══ INPUT FOR THIS TASK ══
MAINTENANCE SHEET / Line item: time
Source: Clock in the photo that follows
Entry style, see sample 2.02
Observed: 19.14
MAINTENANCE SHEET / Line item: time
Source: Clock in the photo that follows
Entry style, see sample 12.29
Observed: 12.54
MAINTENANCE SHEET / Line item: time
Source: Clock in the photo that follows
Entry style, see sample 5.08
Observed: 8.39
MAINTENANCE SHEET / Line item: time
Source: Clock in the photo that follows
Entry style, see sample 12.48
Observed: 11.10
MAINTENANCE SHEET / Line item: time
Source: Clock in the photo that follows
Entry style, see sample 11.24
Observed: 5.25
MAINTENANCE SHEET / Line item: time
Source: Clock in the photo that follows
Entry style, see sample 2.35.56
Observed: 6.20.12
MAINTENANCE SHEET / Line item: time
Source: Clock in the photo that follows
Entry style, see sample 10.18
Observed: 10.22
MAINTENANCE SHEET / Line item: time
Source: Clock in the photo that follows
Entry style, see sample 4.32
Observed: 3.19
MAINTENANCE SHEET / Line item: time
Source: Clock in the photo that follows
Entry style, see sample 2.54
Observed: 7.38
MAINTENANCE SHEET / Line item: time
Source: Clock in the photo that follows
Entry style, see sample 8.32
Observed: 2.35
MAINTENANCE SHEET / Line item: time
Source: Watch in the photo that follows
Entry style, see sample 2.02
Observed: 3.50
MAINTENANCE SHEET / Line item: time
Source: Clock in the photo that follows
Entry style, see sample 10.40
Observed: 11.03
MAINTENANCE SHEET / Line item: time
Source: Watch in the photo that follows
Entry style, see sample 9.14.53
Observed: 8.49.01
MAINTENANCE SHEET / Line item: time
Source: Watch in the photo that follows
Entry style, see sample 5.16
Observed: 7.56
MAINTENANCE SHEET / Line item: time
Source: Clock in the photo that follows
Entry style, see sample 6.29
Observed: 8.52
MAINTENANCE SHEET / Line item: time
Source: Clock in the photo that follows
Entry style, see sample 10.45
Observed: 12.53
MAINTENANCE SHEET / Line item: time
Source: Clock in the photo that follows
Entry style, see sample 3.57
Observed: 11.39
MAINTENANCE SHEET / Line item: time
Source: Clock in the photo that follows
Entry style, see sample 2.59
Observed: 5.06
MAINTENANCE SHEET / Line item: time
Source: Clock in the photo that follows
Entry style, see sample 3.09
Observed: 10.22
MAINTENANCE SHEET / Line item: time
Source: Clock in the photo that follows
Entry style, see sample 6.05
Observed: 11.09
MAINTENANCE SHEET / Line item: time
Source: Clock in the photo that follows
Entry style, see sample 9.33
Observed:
═══
Can you transcribe the data, starting at its first line and ending at the line containing "Observed: 5.25", copying each line character for character?

MAINTENANCE SHEET / Line item: time
Source: Clock in the photo that follows
Entry style, see sample 2.02
Observed: 19.14
MAINTENANCE SHEET / Line item: time
Source: Clock in the photo that follows
Entry style, see sample 12.29
Observed: 12.54
MAINTENANCE SHEET / Line item: time
Source: Clock in the photo that follows
Entry style, see sample 5.08
Observed: 8.39
MAINTENANCE SHEET / Line item: time
Source: Clock in the photo that follows
Entry style, see sample 12.48
Observed: 11.10
MAINTENANCE SHEET / Line item: time
Source: Clock in the photo that follows
Entry style, see sample 11.24
Observed: 5.25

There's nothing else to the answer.